The oversized straight concrete channel is dangerous and therefore fenced off. It is ugly and therefore covered with a hedge which costs money to maintain. The result is lost space, lost amenity and loss in maintenance costs.
Chinbrook Meadows (north), June 2003
The same view looking south, after river restoration in 2002!
The river is now a part of the park and has become a new reason for both children and adults to visit Chinbrook Meadows. This restoration was the first of QWAG's "Operation Kingfisher" projects to restore the Quaggy back to life.

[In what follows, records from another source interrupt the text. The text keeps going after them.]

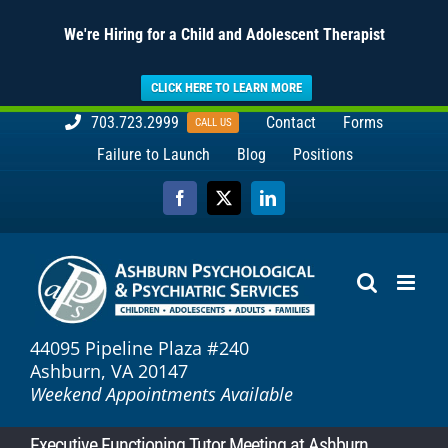
We're Hiring for a Child and Adolescent Therapist
CLICK HERE TO LEARN MORE
Skip
703.723.2999
Contact
Forms
CALL US
to
Failure to Launch
Blog
Positions
content
Facebook
X
LinkedIn
44095 Pipeline Plaza #240
Ashburn, VA 20147
Weekend Appointments Available
Executive Functioning Tutor Meeting at Ashburn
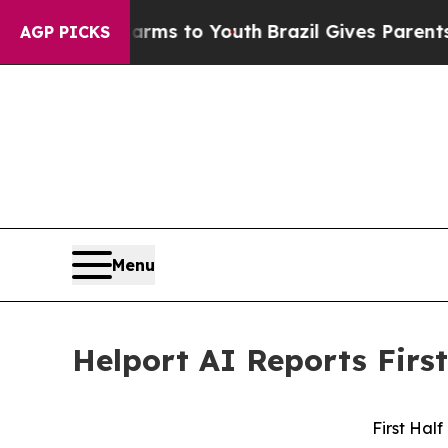
Harms to Youth
Brazil Gives Parents Social Media
AGP PICKS
Menu
Helport AI Reports First
First Half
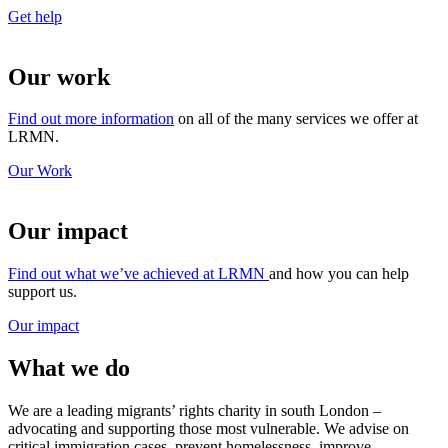
Get help
Our work
Find out more information
on all of the many services we offer at
LRMN.
Our Work
Our impact
Find out what we’ve achieved at LRMN
and how you can help
support us.
Our impact
What we do
We are a leading migrants’ rights charity in south London –
advocating and supporting those most vulnerable. We advise on
critical immigration cases, prevent homelessness, improve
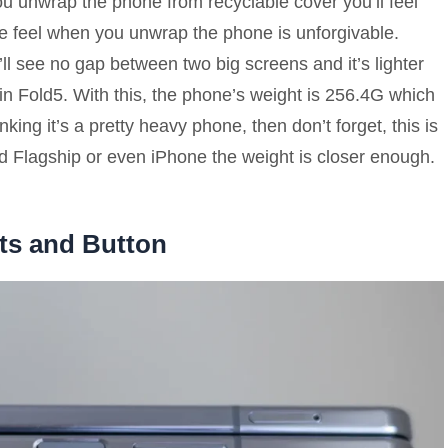
u unwrap the phone from recyclable cover you’ll feel
he feel when you unwrap the phone is unforgivable.
l see no gap between two big screens and it’s lighter
 in Fold5. With this, the phone’s weight is 256.4G which
inking it’s a pretty heavy phone, then don’t forget, this is
od Flagship or even iPhone the weight is closer enough.
ts and Button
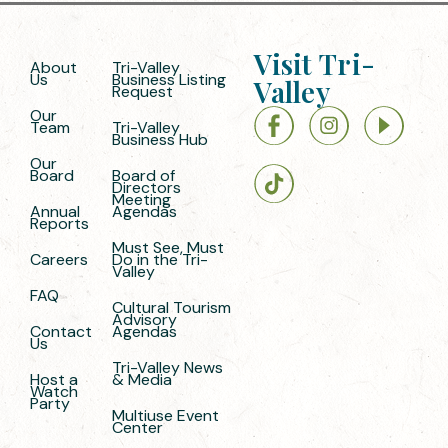
Visit Tri-
About
Tri-Valley
Us
Business Listing
Valley
Request
Our
Team
Tri-Valley
Business Hub
Our
Board
Board of
Directors
Meeting
Annual
Agendas
Reports
Must See, Must
Careers
Do in the Tri-
Valley
FAQ
Cultural Tourism
Advisory
Contact
Agendas
Us
Tri-Valley News
Host a
& Media
Watch
Party
Multiuse Event
Center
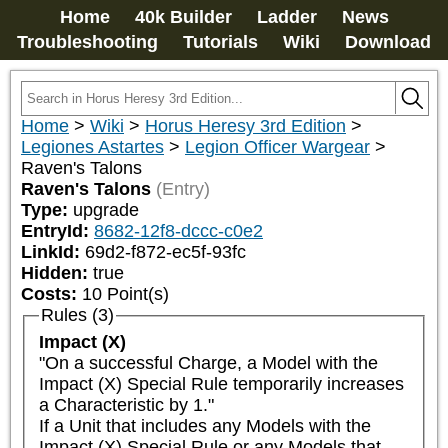
Home
40k Builder
Ladder
News
Troubleshooting
Tutorials
Wiki
Download
Home
>
Wiki
>
Horus Heresy 3rd Edition
>
Legiones Astartes
>
Legion Officer Wargear
>
Raven's Talons
Raven's Talons
(Entry)
Type:
upgrade
EntryId:
8682-12f8-dccc-c0e2
LinkId:
69d2-f872-ec5f-93fc
Hidden:
true
Costs:
10
Point(s)
Rules (3)
Impact (X)
"On a successful Charge, a Model with the 
Impact (X) Special Rule temporarily increases 
a Characteristic by 1."

If a Unit that includes any Models with the 
Impact (X) Special Rule or any Models that 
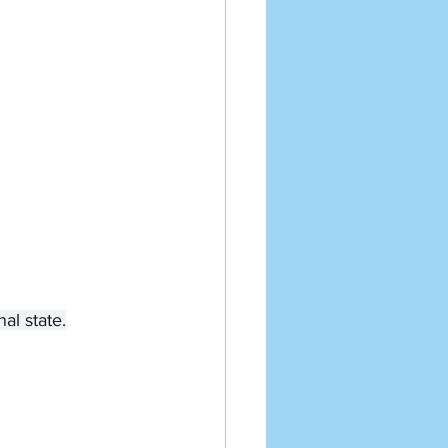
al state.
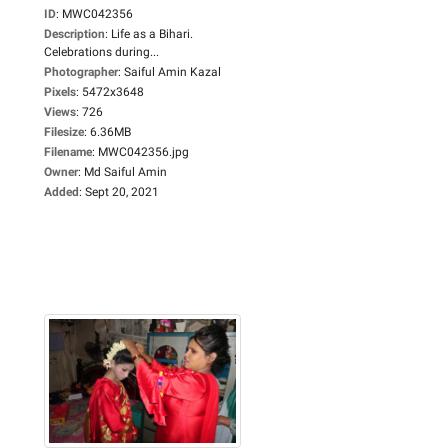
ID
:
MWC042356
Description
:
Life as a Bihari.
Celebrations during...
Photographer
:
Saiful Amin Kazal
Pixels
:
5472x3648
Views
:
726
Filesize
:
6.36MB
Filename
:
MWC042356.jpg
Owner
:
Md Saiful Amin
Added
:
Sept 20, 2021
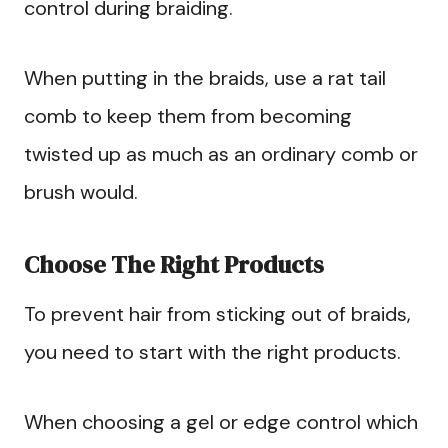
control during braiding.
When putting in the braids, use a rat tail
comb to keep them from becoming
twisted up as much as an ordinary comb or
brush would.
Choose The Right Products
To prevent hair from sticking out of braids,
you need to start with the right products.
When choosing a gel or edge control which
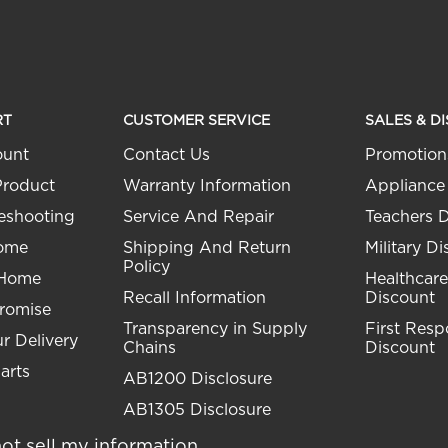
RT
CUSTOMER SERVICE
SALES & D
ount
Contact Us
Promotion
Product
Warranty Information
Appliance
eshooting
Service And Repair
Teachers 
Home
Shipping And Return
Military D
Policy
 Home
Healthcare
Recall Information
Discount
Promise
Transparency in Supply
First Res
r Delivery
Chains
Discount
arts
AB1200 Disclosure
AB1305 Disclosure
ot sell my information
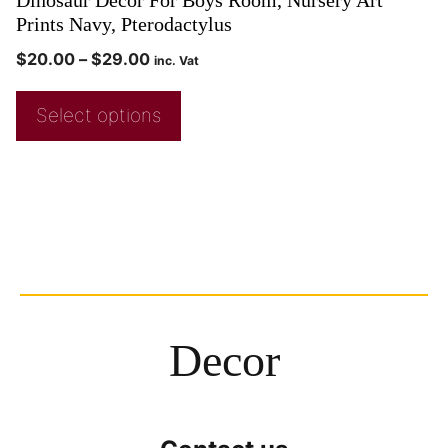
Prints Navy, Pterodactylus
$
20.00
–
$
29.00
inc. Vat
Select options
Decor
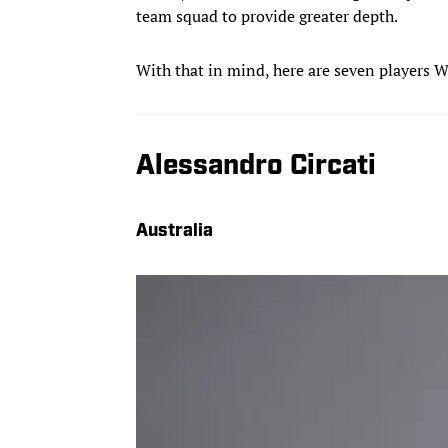
team squad to provide greater depth.
With that in mind, here are seven players W
Alessandro Circati
Australia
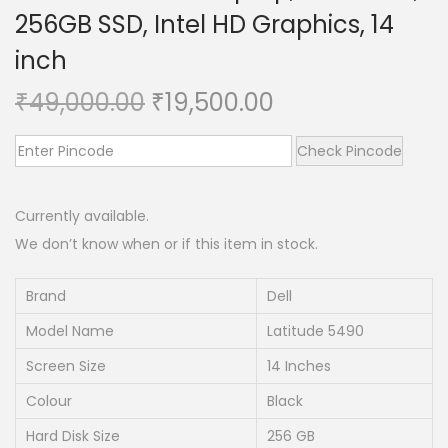
256GB SSD, Intel HD Graphics, 14
n
inch
O
C
₹
49,000.00
₹
19,500.00
r
u
i
r
Check Pincode
g
r
i
e
Currently available.
n
n
We don’t know when or if this item in stock.
a
t
l
p
Brand
Dell
p
r
Model Name
Latitude 5490
r
i
Screen Size
14 Inches
i
c
Colour
Black
c
e
e
i
Hard Disk Size
256 GB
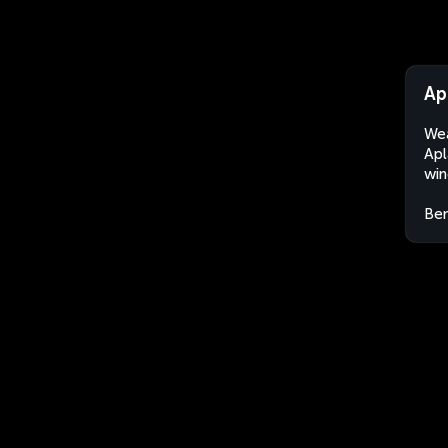
Ap
Wea
Apl
win
Ben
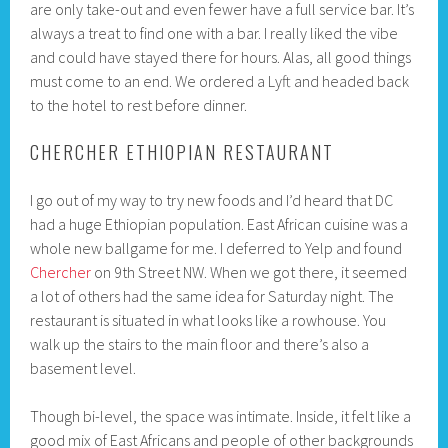
are only take-out and even fewer have a full service bar. It’s
always a treat to find one with a bar. I really liked the vibe
and could have stayed there for hours. Alas, all good things
must come to an end. We ordered a Lyft and headed back
to the hotel to rest before dinner.
CHERCHER ETHIOPIAN RESTAURANT
I go out of my way to try new foods and I’d heard that DC
had a huge Ethiopian population. East African cuisine was a
whole new ballgame for me. I deferred to Yelp and found
Chercher
on 9th Street NW. When we got there, it seemed
a lot of others had the same idea for Saturday night. The
restaurant is situated in what looks like a rowhouse. You
walk up the stairs to the main floor and there’s also a
basement level.
Though bi-level, the space was intimate. Inside, it felt like a
good mix of East Africans and people of other backgrounds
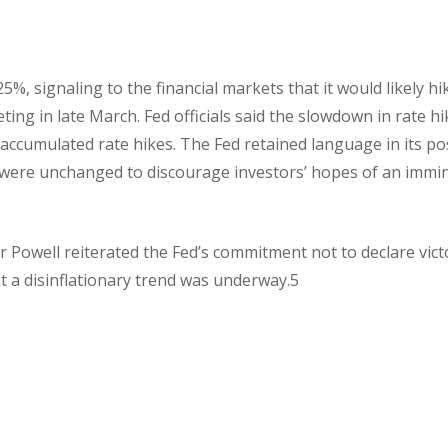
5%, signaling to the financial markets that it would likely hi
ting in late March. Fed officials said the slowdown in rate h
 accumulated rate hikes. The Fed retained language in its po
 were unchanged to discourage investors’ hopes of an immi
r Powell reiterated the Fed’s commitment not to declare vict
t a disinflationary trend was underway.5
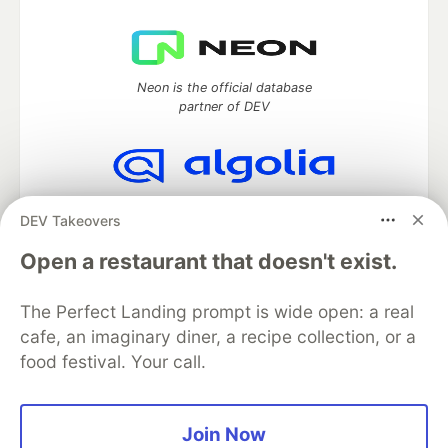
Neon is the official database
partner of DEV
Algolia is the official search partner
DEV Takeovers
of DEV
Open a restaurant that doesn't exist.
The Perfect Landing prompt is wide open: a real
DEV Community
— A space to discuss and keep up software
cafe, an imaginary diner, a recipe collection, or a
development and manage your software career
food festival. Your call.
Home
DEV Challenges
DEV++
Videos
DEV Education Tracks
DEV Help
Advertise on DEV
Organization Accounts
DEV Showcase
About
Contact
Free Postgres Database
DEV Shop
MLH
Join Now
Code of Conduct
Privacy Policy
Terms of Use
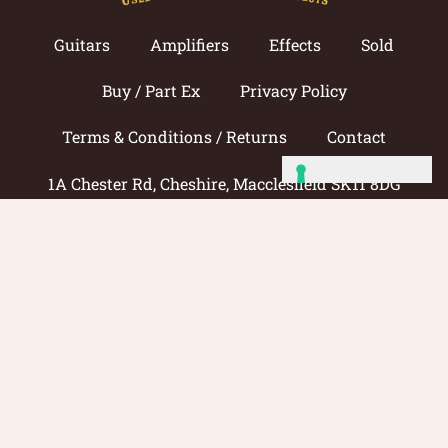
Guitars
Amplifiers
Effects
Sold
Buy / Part Ex
Privacy Policy
Terms & Conditions / Returns
Contact
1A Chester Rd, Cheshire, Macclesfield SK11 8DG
Call now: 01625 433033
© 2026 Amp Guitars
Site by:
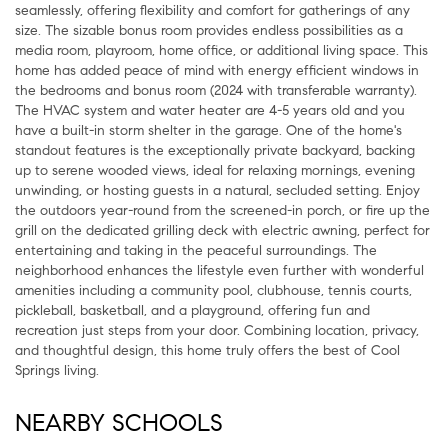
seamlessly, offering flexibility and comfort for gatherings of any
size. The sizable bonus room provides endless possibilities as a
media room, playroom, home office, or additional living space. This
home has added peace of mind with energy efficient windows in
the bedrooms and bonus room (2024 with transferable warranty).
The HVAC system and water heater are 4-5 years old and you
have a built-in storm shelter in the garage. One of the home's
standout features is the exceptionally private backyard, backing
up to serene wooded views, ideal for relaxing mornings, evening
unwinding, or hosting guests in a natural, secluded setting. Enjoy
the outdoors year-round from the screened-in porch, or fire up the
grill on the dedicated grilling deck with electric awning, perfect for
entertaining and taking in the peaceful surroundings. The
neighborhood enhances the lifestyle even further with wonderful
amenities including a community pool, clubhouse, tennis courts,
pickleball, basketball, and a playground, offering fun and
recreation just steps from your door. Combining location, privacy,
and thoughtful design, this home truly offers the best of Cool
Springs living.
NEARBY SCHOOLS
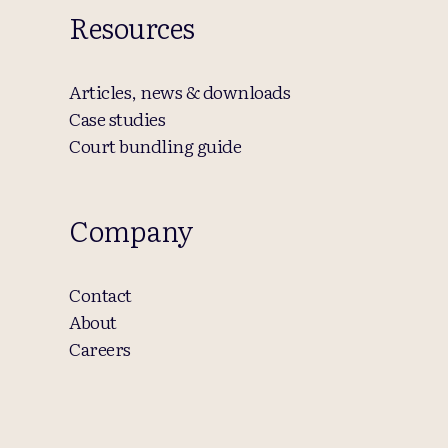
Resources
Articles, news & downloads
Case studies
Court bundling guide
Company
Contact
About
Careers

Here the river is open, and free to meander naturally across the park. It has been integrated into the park as an attractive feature which people of all ages can enjoy. It has added immeasurably to the value of the park. An outdoor classroom with boardwalk over the river has made it into an educational resource. Benches and riverside paths have made the river and its wildlife something that adults of all ages can enjoy. And open, safe access has made the Quaggy a place of excitement, adventure and play for children.
The railings follow the line of the river. The Quaggy is not visible because it has been fenced off from the public. This can be more dangerous because children who do get to the river cannot be seen. Manor Park is a very small park, of which one third is "lost" behind these railings. It is likely to be closed to the public in 2005 while contractors working on the flood alleviation scheme store material here. QWAG has campaigned for and is hopeful that the river will be restored and integrated into the park, as part of that scheme.
Sutcliffe Park before 2004
One solution to the dangers, lost space and maintenance cost of a channelised river is to bury it completely! Now no-one need know it is there. QWAG has persuaded the National Rivers Authority (now the Environment Agency) to restore the Quaggy in this park as part of their flood alleviation scheme. A survey of local people found 78% supported QWAG's ideas for restoring the river and creating nature study and wetland features in this park.
Sutcliffe Park in 2004
This park has recently (2003/4) been transformed by the Environment Agency, in line with suggestions originally put forward by QWAG. The transformation was part of a flood alleviation scheme for the area. The river, released from an underground concrete culvert, now winds its way across the park; at the same time, the level of the ground has been lowered for storing water at times of heavy rain. Flooding should be a rare event. At all other times the park will function as an attractive, interesting and varied recreational amenity with walkways, play and picnic areas and a range of wildlife habitats.
Manor House Gardens
The Quaggy in Manor House Gardens is more natural than it is in many of the parks it flows through, but it is still not integrated into the park. (Ironically a large artificial pond is maintained at some cost to give people access to a water feature.) A dense line of trees reduces the amount of light that can get to the river which is fenced off and inaccessible. QWAG hopes to work with the Park User Group to find a way to make the river a part of the park - removing some of the trees to give more light for maginal plants and regrading some of the banks to make the river more accessible.